Non-tenant requests (dev.wikibot.io, bare wikibot.io, other domains) pass through unchanged.

### 2. `app/otterwiki/lambda_init.py` — Conditional multi-tenant wrapping

- `MULTI_TENANT=true` env var activates TenantResolver
- When active: skips single-tenant `_ensure_directories()`, wraps app with resolver
- When inactive: preserves existing single-tenant behavior
- `_build_tenant_resolver()` constructs all dependencies (PlatformJWT, UserModel, WikiModel, AclModel, AuthMiddleware, AclEnforcer)

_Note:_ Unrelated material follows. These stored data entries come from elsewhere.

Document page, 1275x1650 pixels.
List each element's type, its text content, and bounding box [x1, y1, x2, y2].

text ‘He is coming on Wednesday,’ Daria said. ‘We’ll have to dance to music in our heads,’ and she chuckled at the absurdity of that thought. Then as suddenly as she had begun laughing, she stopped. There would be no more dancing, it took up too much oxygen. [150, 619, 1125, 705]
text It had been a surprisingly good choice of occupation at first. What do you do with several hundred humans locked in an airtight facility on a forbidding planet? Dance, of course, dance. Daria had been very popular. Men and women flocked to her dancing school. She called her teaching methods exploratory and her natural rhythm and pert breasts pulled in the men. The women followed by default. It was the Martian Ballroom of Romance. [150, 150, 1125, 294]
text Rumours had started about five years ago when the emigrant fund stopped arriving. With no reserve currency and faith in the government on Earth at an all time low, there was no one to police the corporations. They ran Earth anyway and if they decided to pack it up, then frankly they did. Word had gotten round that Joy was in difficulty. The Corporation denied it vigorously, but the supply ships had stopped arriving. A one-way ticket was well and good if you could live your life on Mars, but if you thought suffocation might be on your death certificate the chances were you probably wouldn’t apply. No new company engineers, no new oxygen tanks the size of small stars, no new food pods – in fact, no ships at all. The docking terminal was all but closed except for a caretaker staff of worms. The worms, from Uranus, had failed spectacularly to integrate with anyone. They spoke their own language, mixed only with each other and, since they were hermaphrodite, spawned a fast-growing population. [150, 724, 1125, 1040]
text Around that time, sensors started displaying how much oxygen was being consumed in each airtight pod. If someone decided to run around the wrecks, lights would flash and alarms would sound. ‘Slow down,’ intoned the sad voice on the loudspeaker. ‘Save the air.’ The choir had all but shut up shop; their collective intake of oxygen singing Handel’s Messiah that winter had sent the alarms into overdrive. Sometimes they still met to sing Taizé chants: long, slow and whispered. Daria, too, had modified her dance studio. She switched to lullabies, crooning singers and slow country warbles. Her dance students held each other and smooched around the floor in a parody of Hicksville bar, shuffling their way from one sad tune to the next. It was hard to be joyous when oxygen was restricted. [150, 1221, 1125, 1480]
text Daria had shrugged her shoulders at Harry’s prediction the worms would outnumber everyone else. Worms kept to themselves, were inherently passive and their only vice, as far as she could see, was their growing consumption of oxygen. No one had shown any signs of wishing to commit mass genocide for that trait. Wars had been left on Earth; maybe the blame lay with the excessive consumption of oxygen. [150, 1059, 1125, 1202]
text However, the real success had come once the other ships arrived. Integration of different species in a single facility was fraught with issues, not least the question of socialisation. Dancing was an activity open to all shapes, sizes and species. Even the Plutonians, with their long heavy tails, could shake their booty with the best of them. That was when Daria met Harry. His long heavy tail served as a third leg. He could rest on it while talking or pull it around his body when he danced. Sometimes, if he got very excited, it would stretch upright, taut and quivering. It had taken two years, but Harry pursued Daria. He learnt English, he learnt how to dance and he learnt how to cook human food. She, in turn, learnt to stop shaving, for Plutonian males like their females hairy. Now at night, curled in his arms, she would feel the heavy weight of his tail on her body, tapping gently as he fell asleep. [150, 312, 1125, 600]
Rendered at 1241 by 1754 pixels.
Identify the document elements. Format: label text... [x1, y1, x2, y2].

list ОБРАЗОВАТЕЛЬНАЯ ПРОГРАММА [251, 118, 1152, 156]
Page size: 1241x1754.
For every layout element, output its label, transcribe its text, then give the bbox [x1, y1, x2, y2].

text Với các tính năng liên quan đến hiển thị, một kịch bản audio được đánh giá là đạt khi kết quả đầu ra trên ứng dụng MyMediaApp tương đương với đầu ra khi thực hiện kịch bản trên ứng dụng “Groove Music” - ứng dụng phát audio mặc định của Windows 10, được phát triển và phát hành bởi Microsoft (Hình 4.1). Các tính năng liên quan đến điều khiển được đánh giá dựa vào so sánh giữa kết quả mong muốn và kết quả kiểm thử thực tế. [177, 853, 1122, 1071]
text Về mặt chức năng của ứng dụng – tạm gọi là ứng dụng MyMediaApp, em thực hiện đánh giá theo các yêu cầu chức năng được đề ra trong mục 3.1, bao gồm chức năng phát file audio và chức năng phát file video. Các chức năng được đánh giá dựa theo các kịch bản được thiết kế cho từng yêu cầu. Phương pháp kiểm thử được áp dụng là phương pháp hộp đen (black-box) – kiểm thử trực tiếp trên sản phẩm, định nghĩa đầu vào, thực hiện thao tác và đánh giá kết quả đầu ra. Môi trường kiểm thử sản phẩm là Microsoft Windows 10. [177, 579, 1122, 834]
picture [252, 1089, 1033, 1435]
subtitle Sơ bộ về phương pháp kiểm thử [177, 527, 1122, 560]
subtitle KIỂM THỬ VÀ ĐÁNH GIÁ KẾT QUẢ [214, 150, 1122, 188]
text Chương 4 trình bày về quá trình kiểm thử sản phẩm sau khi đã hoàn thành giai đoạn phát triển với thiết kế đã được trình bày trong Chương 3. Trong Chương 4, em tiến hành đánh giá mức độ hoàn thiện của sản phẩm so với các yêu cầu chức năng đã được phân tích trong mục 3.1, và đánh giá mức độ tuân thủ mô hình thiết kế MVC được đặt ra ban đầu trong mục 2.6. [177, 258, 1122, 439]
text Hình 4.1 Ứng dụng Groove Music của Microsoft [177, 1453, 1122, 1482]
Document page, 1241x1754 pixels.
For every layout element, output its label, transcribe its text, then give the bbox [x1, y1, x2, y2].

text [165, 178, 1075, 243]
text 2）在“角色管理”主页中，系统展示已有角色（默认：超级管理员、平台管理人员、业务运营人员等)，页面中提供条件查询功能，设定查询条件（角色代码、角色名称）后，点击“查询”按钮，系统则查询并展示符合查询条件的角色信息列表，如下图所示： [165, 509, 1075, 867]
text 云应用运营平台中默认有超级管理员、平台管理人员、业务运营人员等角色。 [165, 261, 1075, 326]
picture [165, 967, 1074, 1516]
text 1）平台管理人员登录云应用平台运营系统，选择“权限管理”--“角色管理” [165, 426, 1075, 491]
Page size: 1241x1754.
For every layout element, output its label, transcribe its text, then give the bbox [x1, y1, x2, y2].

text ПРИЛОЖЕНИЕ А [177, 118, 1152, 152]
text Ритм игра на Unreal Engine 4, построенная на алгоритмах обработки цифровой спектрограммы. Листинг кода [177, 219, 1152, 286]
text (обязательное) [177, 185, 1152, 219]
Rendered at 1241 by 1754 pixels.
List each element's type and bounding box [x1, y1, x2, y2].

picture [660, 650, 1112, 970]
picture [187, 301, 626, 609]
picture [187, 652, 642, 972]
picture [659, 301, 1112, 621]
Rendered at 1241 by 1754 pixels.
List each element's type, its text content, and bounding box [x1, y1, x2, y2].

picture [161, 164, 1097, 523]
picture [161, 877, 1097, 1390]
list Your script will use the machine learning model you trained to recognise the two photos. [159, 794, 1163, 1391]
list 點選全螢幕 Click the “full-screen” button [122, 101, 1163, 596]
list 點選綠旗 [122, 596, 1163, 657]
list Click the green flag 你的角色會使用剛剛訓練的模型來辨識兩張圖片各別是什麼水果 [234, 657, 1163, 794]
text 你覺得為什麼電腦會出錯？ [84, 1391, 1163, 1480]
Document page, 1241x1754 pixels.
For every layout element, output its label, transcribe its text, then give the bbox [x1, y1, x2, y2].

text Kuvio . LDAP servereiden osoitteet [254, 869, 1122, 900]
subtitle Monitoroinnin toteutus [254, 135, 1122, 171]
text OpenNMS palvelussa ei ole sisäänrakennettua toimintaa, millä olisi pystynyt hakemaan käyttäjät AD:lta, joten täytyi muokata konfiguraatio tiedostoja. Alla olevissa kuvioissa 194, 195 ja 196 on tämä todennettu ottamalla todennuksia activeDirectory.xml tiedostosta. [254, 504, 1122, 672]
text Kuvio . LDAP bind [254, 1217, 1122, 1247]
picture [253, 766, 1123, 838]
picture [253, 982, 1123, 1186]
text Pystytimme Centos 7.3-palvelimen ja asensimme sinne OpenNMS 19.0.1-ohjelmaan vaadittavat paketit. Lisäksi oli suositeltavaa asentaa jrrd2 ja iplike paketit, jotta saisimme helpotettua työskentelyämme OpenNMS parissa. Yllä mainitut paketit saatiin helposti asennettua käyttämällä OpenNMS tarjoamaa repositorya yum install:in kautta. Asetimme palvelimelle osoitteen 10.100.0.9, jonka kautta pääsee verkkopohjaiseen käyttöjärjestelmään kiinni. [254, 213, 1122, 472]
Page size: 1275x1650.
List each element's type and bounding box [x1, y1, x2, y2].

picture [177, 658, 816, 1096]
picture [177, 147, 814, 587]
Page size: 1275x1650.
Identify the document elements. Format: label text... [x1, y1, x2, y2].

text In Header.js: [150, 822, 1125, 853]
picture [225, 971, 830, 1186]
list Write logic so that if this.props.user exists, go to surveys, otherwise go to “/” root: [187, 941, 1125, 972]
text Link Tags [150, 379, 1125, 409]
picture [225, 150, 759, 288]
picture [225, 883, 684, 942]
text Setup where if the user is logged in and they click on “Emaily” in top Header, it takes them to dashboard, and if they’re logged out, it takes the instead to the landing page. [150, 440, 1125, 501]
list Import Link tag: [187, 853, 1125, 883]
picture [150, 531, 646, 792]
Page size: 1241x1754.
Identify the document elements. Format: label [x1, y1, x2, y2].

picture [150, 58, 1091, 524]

### 3. `infra/__main__.py` — Infrastructure changes

- Moved DynamoDB component definition above otterwiki Lambda (dependency ordering)
- Added otterwiki Lambda env vars: `AUTH_METHOD`, `PLATFORM_MODE`, `MULTI_TENANT`, `USERS_TABLE`, `WIKIS_TABLE`, `ACLS_TABLE`, `JWT_PUBLIC_KEY`
- Removed: `READ_ACCESS`, `WRITE_ACCESS`, `ATTACHMENT_ACCESS` (resolver handles auth now)
- Added `otterwiki-dynamodb-policy` IAM role policy (GetItem, PutItem, UpdateItem, DeleteItem, Query, Scan on all 3 tables + GSIs)
- Added MCP Lambda env vars: `USERS_TABLE`, `WIKIS_TABLE`, `ACLS_TABLE`, `PLATFORM_DOMAIN`
- Added `mcp-dynamodb-policy` IAM role policy (read-only: GetItem, Query, Scan)
- Added `jwt_public_key` as pulumi config secret

### 4. `app/poc/mcp_server.py` — Multi-tenant MCP

- `_resolve_tenant_client(token)`: scans DynamoDB for wiki matching bearer token, constructs tenant-specific API URL (`https://{owner_id}.wikibot.io/{slug}`)
- `_get_client()` tries tenant resolution first, falls back to static `API_BASE_URL`
- WikiClient instances cached by `(owner_id, slug)` tuple

### 5. `tests/test_resolver.py` — 42 tests

- **Host parsing** (8): valid subdomain, UUID, dev passthrough, bare domain, different domain, empty, port stripping, case insensitivity
- **Wiki slug parsing** (6): slug+page, trailing slash, slug only, deep path, root, empty
- **JWT heuristic** (4): JWT format, bearer token, one dot, three dots
- **Error responses** (3): 404, 401, 403
- **Passthrough** (3): dev domain, bare domain, different domain
- **User lookup** (1): unknown user → 404
- **Wiki lookup** (2): unknown wiki → 404, missing slug → 400
- **Auth flows** (7): JWT+ACL, bearer token, anonymous public, anonymous private → 403, invalid JWT → 401, invalid bearer → 401, JWT no ACL → 403, malformed auth → 401
- **Path stripping** (5): page, root, slug-only, deep path, original preserved
- **Storage swap** (1): _swap_storage called with correct paths
- **Proxy headers** (1): headers injected in environ

## Design decisions

- **user_id as subdomain** (not username): avoids needing a new DynamoDB field/GSI. Pretty URLs deferred to Phase 3/4.
- **JWT vs bearer heuristic**: JWTs have exactly 2 dots (header.payload.signature), bearer tokens don't. Simple and reliable.
- **Storage caching**: GitStorage instances cached by repo path in module-level dict. Safe on Lambda (single concurrency).
- **`_swap_storage` mocked in tests**: otterwiki isn't importable in test env, so storage swap is mocked. The swap logic itself is straightforward module attribute assignment.